Big Data Analytics Lab (BDA)
January, 2015 → December, 2015Victor Herrero, Alberto Abelló, Besim Bilalli, Oscar Romero
This project is carried out in a company with the aim of providing better data processing capabilities in order to perform data analysis on the data that their systems constantly produce. Given the business market this company works in, data analysis is vital for its survival. The challenge is that their data analysis algorithms cannot be run quite as often as desired, as the extraction and transformation processes from data sources are too slow. Data are initially extracted from sources and, afterwards, some data cleansing and several other data transformations need to be applied in order to shape these data according to the algorithm input requirements. The technological goal then is to reduce this overall time by means of Big Data technologies and, all in all, gain agility in data analysis within the whole company. As a consequence of this, a non-technological goal that arises next is the knowledge transfer in Big Data from university to industry.

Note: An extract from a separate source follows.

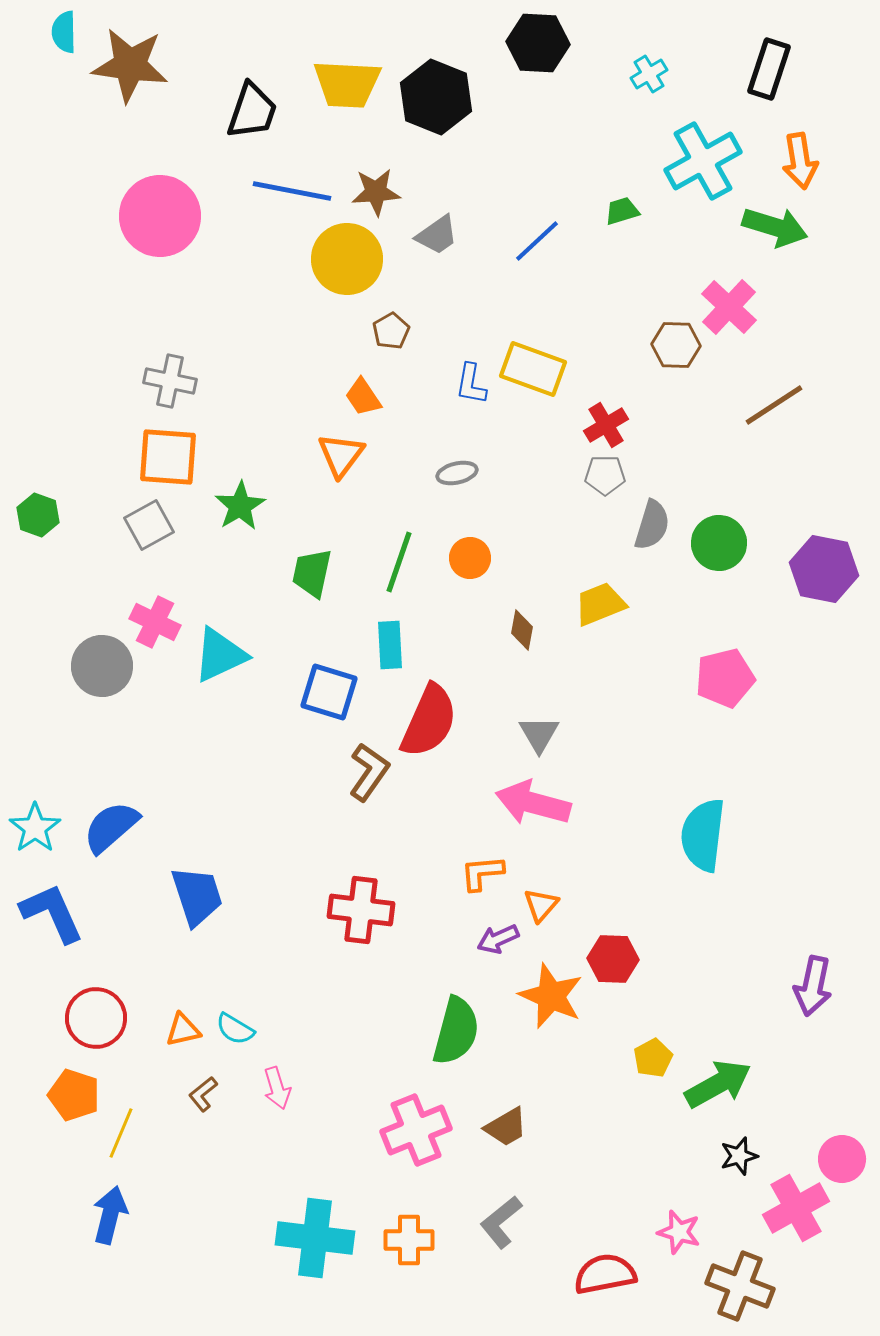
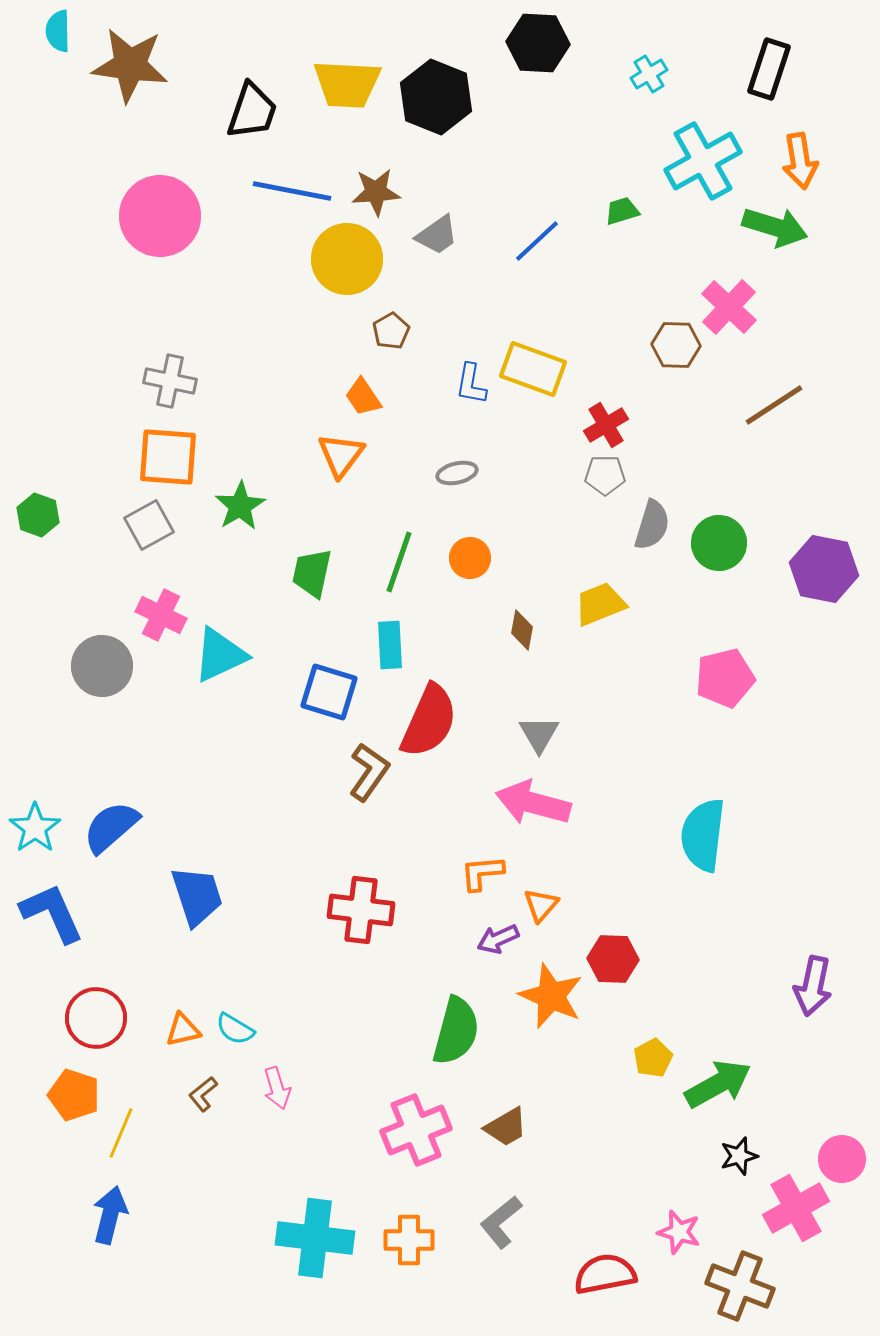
cyan semicircle at (64, 32): moved 6 px left, 1 px up
pink cross at (155, 622): moved 6 px right, 7 px up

The solution finally implanted comes through technologies that are all part of the Hadoop ecosystem. Physically, such ecosystem is built upon several commodity machines that are exclusively dedicated to the project. We set up a data lake as the main storage system where data are rawly stored. One of the main differences regarding the previous situation is that this data lake centralizes many departmental data sources in a single repository. This, in turn, helps departments to share data and it therefore enriches their data analysis processes. We also use a NOSQL database to store data in a semi-prepared manner so they can be immediately consumed by the analysis applications after analysts define the very last (personalized) data transformations at query time. To do so, an ontology is defined. Its core consists of the business concepts that enable users to work with them and thus avoid working with physical attributes from sources and, hence, it makes the technical designs transparent to them.
Achieving this means that such ontology also needs to contain, given any business concept, the map backwards to the source and the map to the aforementioned NOSQL database and therefore, all data are traceable. In addition, predefined transformations are also stored in a metadata repository, not only to help analysts query the data lake and the NOSQL database, but also to provide them with a certain level of automation. The main benefit from having such ontological representation is the share of domain knowledge between analysis experts in the company.
inLab FIB constitutes the team to support the previous technical and data analysis processes and it consists of experts in Big Data and data mining who train the technical staff in the company to ensure the continuity of the service beyond the project duration.